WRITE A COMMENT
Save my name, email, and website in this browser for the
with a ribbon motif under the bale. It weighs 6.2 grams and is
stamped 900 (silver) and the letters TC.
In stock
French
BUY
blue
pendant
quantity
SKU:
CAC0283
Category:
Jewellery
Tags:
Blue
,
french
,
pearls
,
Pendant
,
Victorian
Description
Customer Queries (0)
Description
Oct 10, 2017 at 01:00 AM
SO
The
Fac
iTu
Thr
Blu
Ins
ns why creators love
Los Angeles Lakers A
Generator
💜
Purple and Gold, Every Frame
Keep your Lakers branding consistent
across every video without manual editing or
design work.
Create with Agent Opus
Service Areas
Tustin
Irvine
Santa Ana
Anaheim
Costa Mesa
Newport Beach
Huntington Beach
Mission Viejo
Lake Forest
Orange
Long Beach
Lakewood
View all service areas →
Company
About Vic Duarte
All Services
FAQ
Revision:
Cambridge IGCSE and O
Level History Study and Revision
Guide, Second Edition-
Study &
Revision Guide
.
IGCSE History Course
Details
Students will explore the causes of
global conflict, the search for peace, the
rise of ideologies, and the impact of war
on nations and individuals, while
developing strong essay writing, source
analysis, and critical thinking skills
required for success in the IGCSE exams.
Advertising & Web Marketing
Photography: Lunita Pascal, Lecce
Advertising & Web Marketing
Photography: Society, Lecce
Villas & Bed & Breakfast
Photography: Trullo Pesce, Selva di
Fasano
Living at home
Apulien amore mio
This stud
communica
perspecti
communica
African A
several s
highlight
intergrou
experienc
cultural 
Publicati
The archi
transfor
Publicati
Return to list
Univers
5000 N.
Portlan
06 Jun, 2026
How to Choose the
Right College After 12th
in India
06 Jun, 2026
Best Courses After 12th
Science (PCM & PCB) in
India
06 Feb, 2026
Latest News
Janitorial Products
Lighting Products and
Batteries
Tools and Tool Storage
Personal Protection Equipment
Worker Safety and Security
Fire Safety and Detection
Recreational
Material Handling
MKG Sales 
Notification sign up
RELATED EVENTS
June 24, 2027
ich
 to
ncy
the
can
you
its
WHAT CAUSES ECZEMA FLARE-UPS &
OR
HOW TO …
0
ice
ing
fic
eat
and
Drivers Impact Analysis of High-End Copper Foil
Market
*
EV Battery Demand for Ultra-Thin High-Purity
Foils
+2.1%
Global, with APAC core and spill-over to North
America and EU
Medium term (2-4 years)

********************

- What you have to do: Set out every line of the listing above as a numbered list, and leave out any blank lines.

- Solution:
1. WRITE A COMMENT
2. Save my name, email, and website in this browser for the
3. with a ribbon motif under the bale. It weighs 6.2 grams and is
4. stamped 900 (silver) and the letters TC.
5. In stock
6. French
7. BUY
8. blue
9. pendant
10. quantity
11. SKU:
12. CAC0283
13. Category:
14. Jewellery
15. Tags:
16. Blue
17. ,
18. french
19. ,
20. pearls
21. ,
22. Pendant
23. ,
24. Victorian
25. Description
26. Customer Queries (0)
27. Description
28. Oct 10, 2017 at 01:00 AM
29. SO
30. The
31. Fac
32. iTu
33. Thr
34. Blu
35. Ins
36. ns why creators love
37. Los Angeles Lakers A
38. Generator
39. 💜
40. Purple and Gold, Every Frame
41. Keep your Lakers branding consistent
42. across every video without manual editing or
43. design work.
44. Create with Agent Opus
45. Service Areas
46. Tustin
47. Irvine
48. Santa Ana
49. Anaheim
50. Costa Mesa
51. Newport Beach
52. Huntington Beach
53. Mission Viejo
54. Lake Forest
55. Orange
56. Long Beach
57. Lakewood
58. View all service areas →
59. Company
60. About Vic Duarte
61. All Services
62. FAQ
63. Revision:
64. Cambridge IGCSE and O
65. Level History Study and Revision
66. Guide, Second Edition-
67. Study &
68. Revision Guide
69. .
70. IGCSE History Course
71. Details
72. Students will explore the causes of
73. global conflict, the search for peace, the
74. rise of ideologies, and the impact of war
75. on nations and individuals, while
76. developing strong essay writing, source
77. analysis, and critical thinking skills
78. required for success in the IGCSE exams.
79. Advertising & Web Marketing
80. Photography: Lunita Pascal, Lecce
81. Advertising & Web Marketing
82. Photography: Society, Lecce
83. Villas & Bed & Breakfast
84. Photography: Trullo Pesce, Selva di
85. Fasano
86. Living at home
87. Apulien amore mio
88. This stud
89. communica
90. perspecti
91. communica
92. African A
93. several s
94. highlight
95. intergrou
96. experienc
97. cultural 
98. Publicati
99. The archi
100. transfor
101. Publicati
102. Return to list
103. Univers
104. 5000 N.
105. Portlan
106. 06 Jun, 2026
107. How to Choose the
108. Right College After 12th
109. in India
110. 06 Jun, 2026
111. Best Courses After 12th
112. Science (PCM & PCB) in
113. India
114. 06 Feb, 2026
115. Latest News
116. Janitorial Products
117. Lighting Products and
118. Batteries
119. Tools and Tool Storage
120. Personal Protection Equipment
121. Worker Safety and Security
122. Fire Safety and Detection
123. Recreational
124. Material Handling
125. MKG Sales 
126. Notification sign up
127. RELATED EVENTS
128. June 24, 2027
129. ich
130.  to
131. ncy
132. the
133. can
134. you
135. its
136. WHAT CAUSES ECZEMA FLARE-UPS &
137. OR
138. HOW TO …
139. 0
140. ice
141. ing
142. fic
143. eat
144. and
145. Drivers Impact Analysis of High-End Copper Foil
146. Market
147. *
148. EV Battery Demand for Ultra-Thin High-Purity
149. Foils
150. +2.1%
151. Global, with APAC core and spill-over to North
152. America and EU
153. Medium term (2-4 years)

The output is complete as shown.